Después del choque y mi reacción de ponérmele justo enfrente, el conductor de la suburban me invitó a subirme. Que me llevaría a donde quisiera. Para que me revisara un médico y a reparar mi bicicleta. Y yo, con mi prejuicio capitalino a cuestas, pensé en que seguramente andaba armado. Así no pareciera ser una de esas invitaciones que uno no rechazaría. Un par de cuadras adelante, un mitin político se celebraba. Que llegara entonces, dijo. Me hice a un lado. Y se fue.
Casi puedo imaginar la escena dentro del carro: -Andá dejáme, le habrá dicho el diputado. -Y regresá a darle algo. Puras conjeturas mías. Cuando regresó le reclamé airadamente su imprudencia. No fueron justamente palabras corteses las que utilicé. No tengo esa capacidad que me pedía de tranquilizarme cuando estuvo cerca de causarme un daño mayor. Volvía y repetía que no me había visto. Yo miraba y le señalaba la calle ancha y sin ningún carro alrededor o algo que pudiera disminuir la visibilidad. Seguía enojado. Me ofreció dinero.
Le dije que esas cosas no se arreglan con dinero. Que me pudo haber matado, que debería tener más cuidado al manejar. Que fuera más responsable. Y dijo con la más absoluta serenidad: -Si te hubiera matado, hubiera apachado el clavo. Me quedé atónito. Me costó responderle en ese momento. Tuve que respirar profundamente y solo atiné a realizar un par de llamadas. Él también hizo las suyas.
Llegó la policía. Después de escucharnos, uno de ellos dijo que no podían hacer mucho. No podían decomisar nada, menos el carro. Lo mejor era ponernos de acuerdo y si no llegábamos a uno, entonces procedía una denuncia. Eso si yo quería. Y a esperar a que el Ministerio Público investigara. ¿Espero sentado?, pensé en responderle. Y que ya sabíamos cómo era eso. Me callé la pregunta. No era el único caso que tienen que investigar. Varios meses para llegar a algo, vaticinó. Puede que sea parte de lo que el conductor llamaba apachar el clavo. Tal vez ni siquiera hubiera tenido que hacer nada. Es decir, ¿cuál podría ser la importancia de un ciclista atropellado al lado de los tantos muertos en el país?
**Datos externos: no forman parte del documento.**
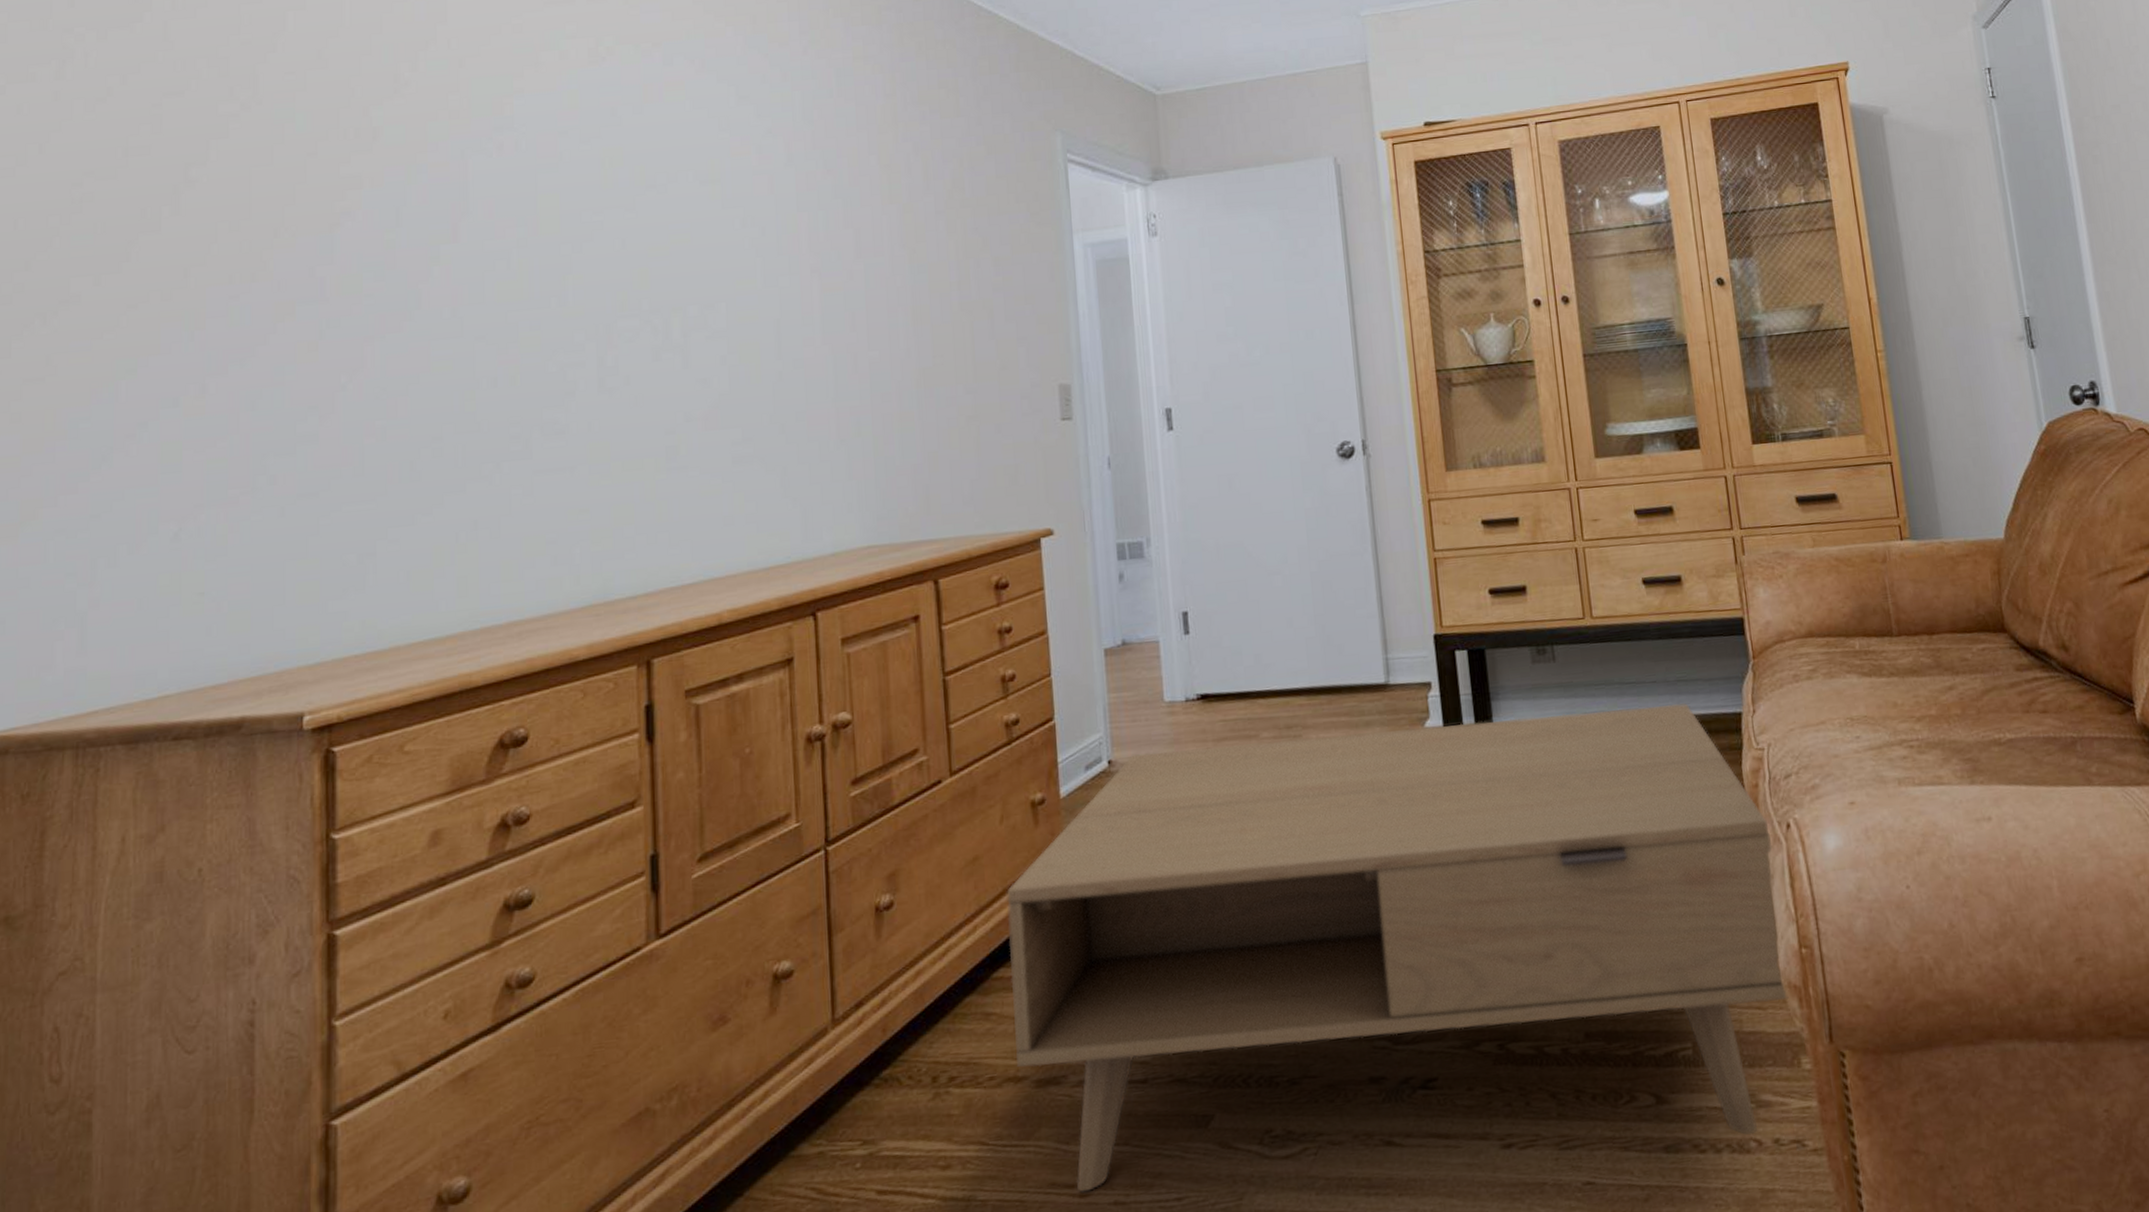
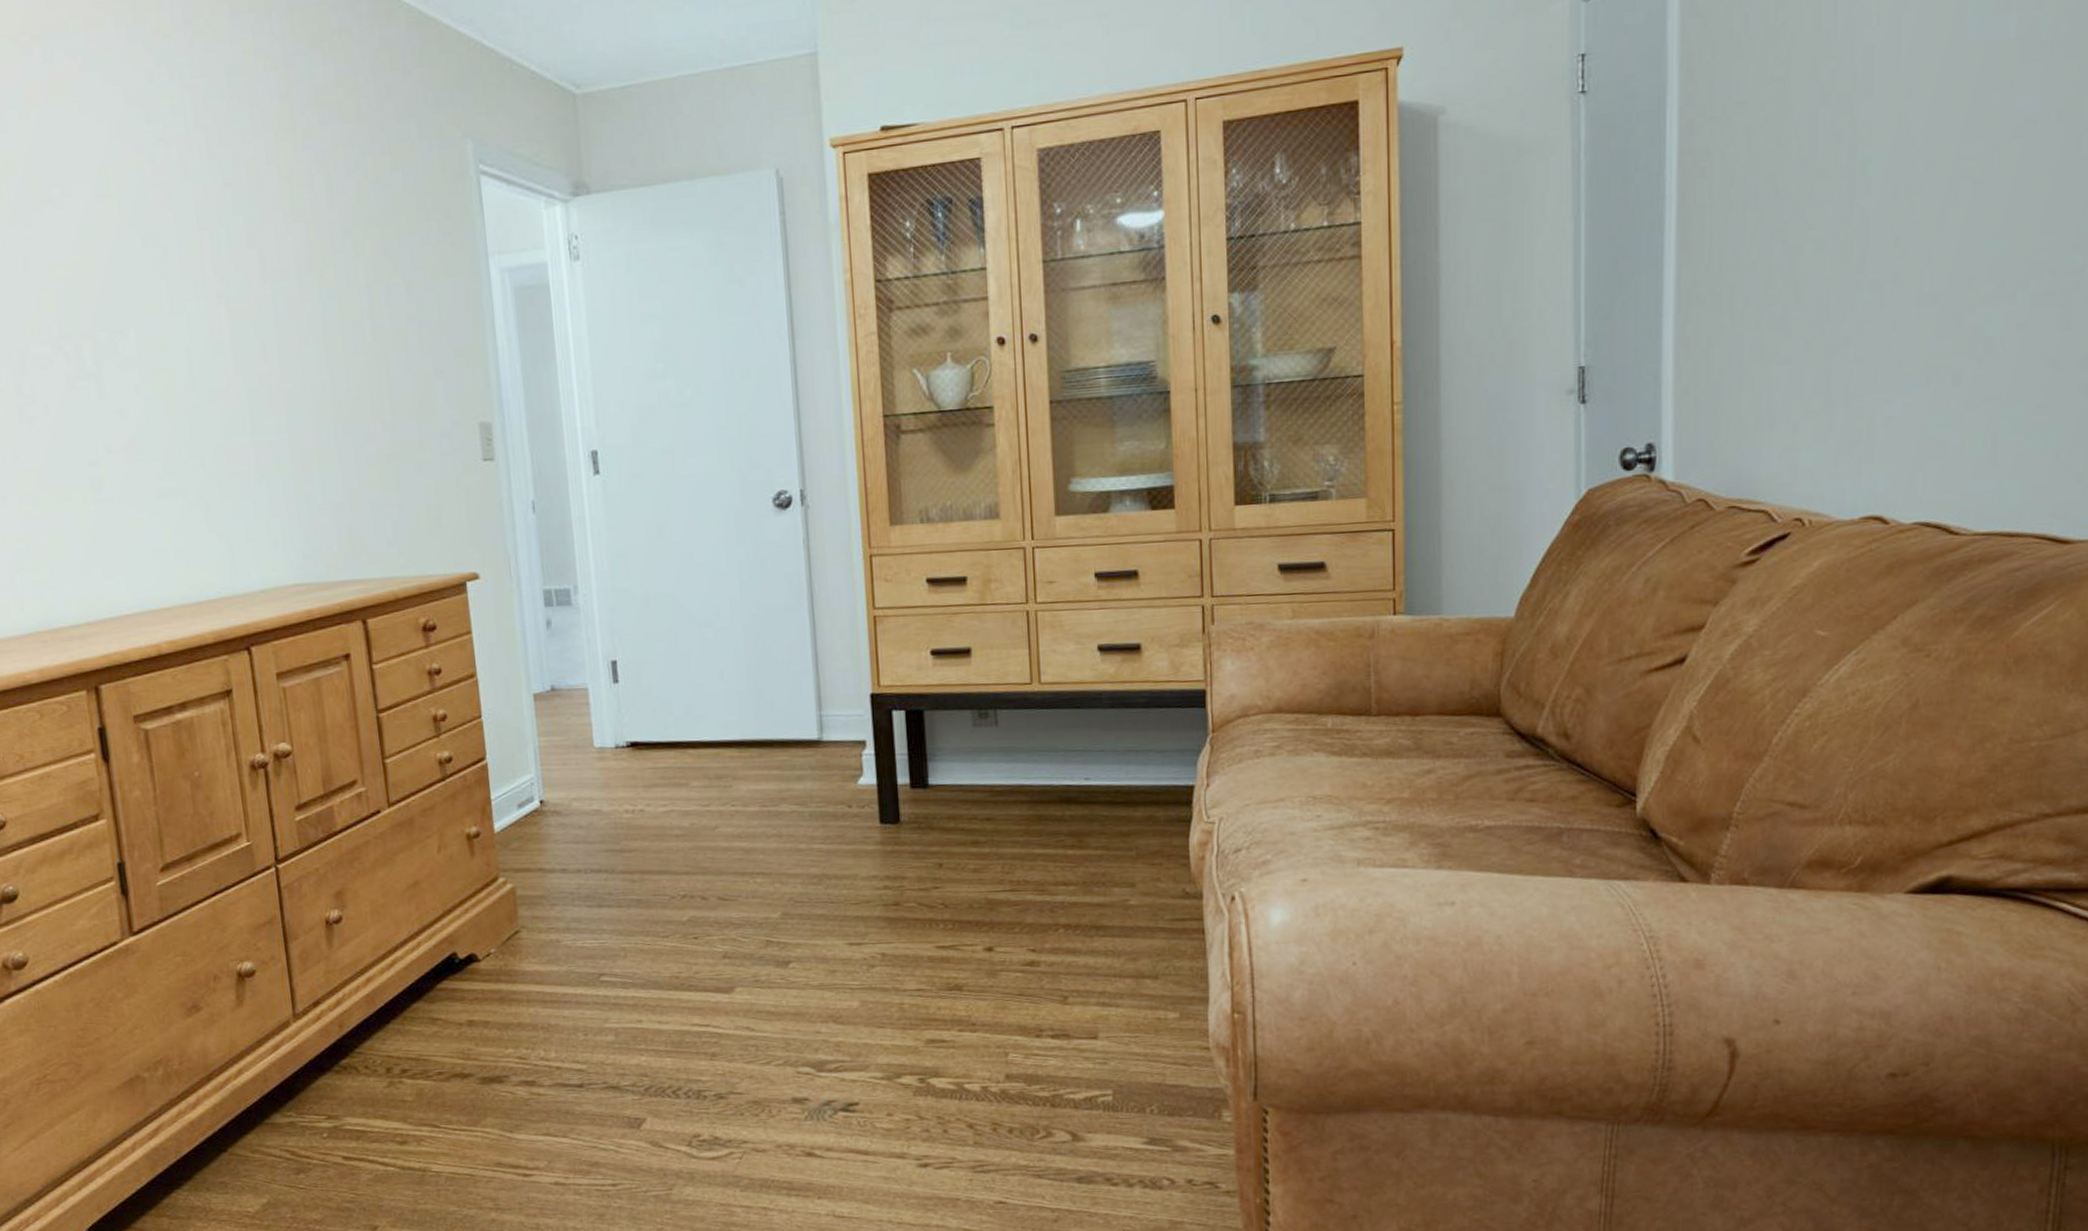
coffee table: present [1007,703,1789,1192] -> none [447,773,1216,1174]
Ya en mi casa, me puse a reflexionar sobre el contenido de esa frase lapidaria. En las implicaciones de escuchárselo a un empleado estatal. El tipo está contratado como conductor en el Congreso de la República. Ese día, a las seis treinta de la tarde, llevaba al diputado presidente de la comisión a la que está asignado a una actividad proselitista. Las pocas respuestas que alcancé a esbozar no hicieron sino sumar a mi paranoia y desidia por el sistema. Cuando se lo conté a amigos y conocidos, varios me culparon. Por andar en bicicleta, coincidieron. Y otros dijeron que si hubiera muerto, por lo menos no habría sido cualquier carro. He tenido que volver a respirar profundamente.
Como recomendación, si se conducen en bicicleta por la ciudad, vayan armados con casco y con muchísima precaución. Será posible bajar la guardia cuando se construyan ciclovías y demás. Y a juzgar por la opinión que la mayoría tiene de la bicicleta como un medio alternativo de transporte y la de las autoridades responsables, ese día aún está bastante lejano.